Once the hybrid Azure AD Joined machine receives the GPO and the machine is restarted, the user will be prompted for WHFB Enrollment. The creation of the PIN will be mandatory whereas biometrics will also be prompted if the laptop camera/fingerprint is compatible with Hello for Business. At this point, the machine can now allow for either WHFB or credentials login.

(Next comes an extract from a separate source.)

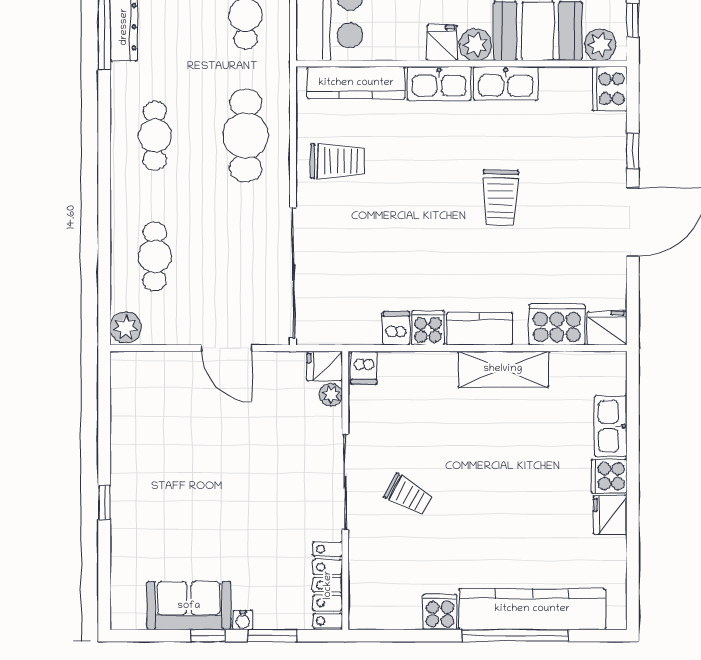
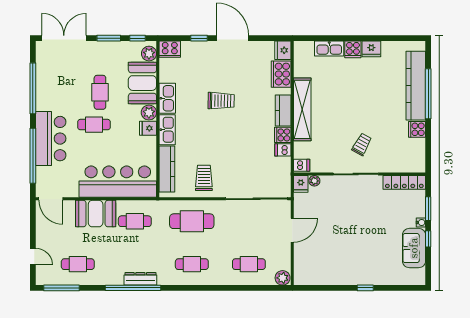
shelving: (503, 369) -> (302, 109), width x1.47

Finally, there are a couple of options available to remove the credentials login capability. You can hide the password credential provider via GPO: Computer Configuration > Policies > Administrative Templates > Logon -> Enabled -> 60b78e88-ead8-445c-9cfd-0b87f74ea6cd

This will hide the credentials prompt on the Windows login screen; however, it will also prevent you from being able to RDP into other machines. The Key Trust deployment does not support RDP and with this method, the password credential provider will no longer be available when starting a RDP session.

The other option which I recommend is to enable the interactive logon security policy under Computer Configuration > Policies > Windows Settings > Local Policy > Security Options-> Interactive logon: Require Windows Hello for Business or smart card (can also be named Interactive logon Require smart card). This policy will leave the credentials prompt on the Windows login screen but will prevent users from signing in using a password and they will get the following message when attempting to do so:

Note that you should wait until all your corporate machines are 1) hybrid Azure AD Joined and 2) enrolled in WHFB before configuring interactive logon security policy since it will block enrollment as soon as you turn it on.

Currently available, but in its preview mode, is the introduction of the FID02 Security Keys which will act as another Unlock Factor. These keys which can connect via USB or NFC (no OTP Tokens) to the machine will also be able to provide users the ability to sign-in when their devices are offline.

As Microsoft works on transitioning firms to a password-less experience, we can expect more and more options to come out. Users will greatly benefit from an approach that is both more secure and more convenient when logging in.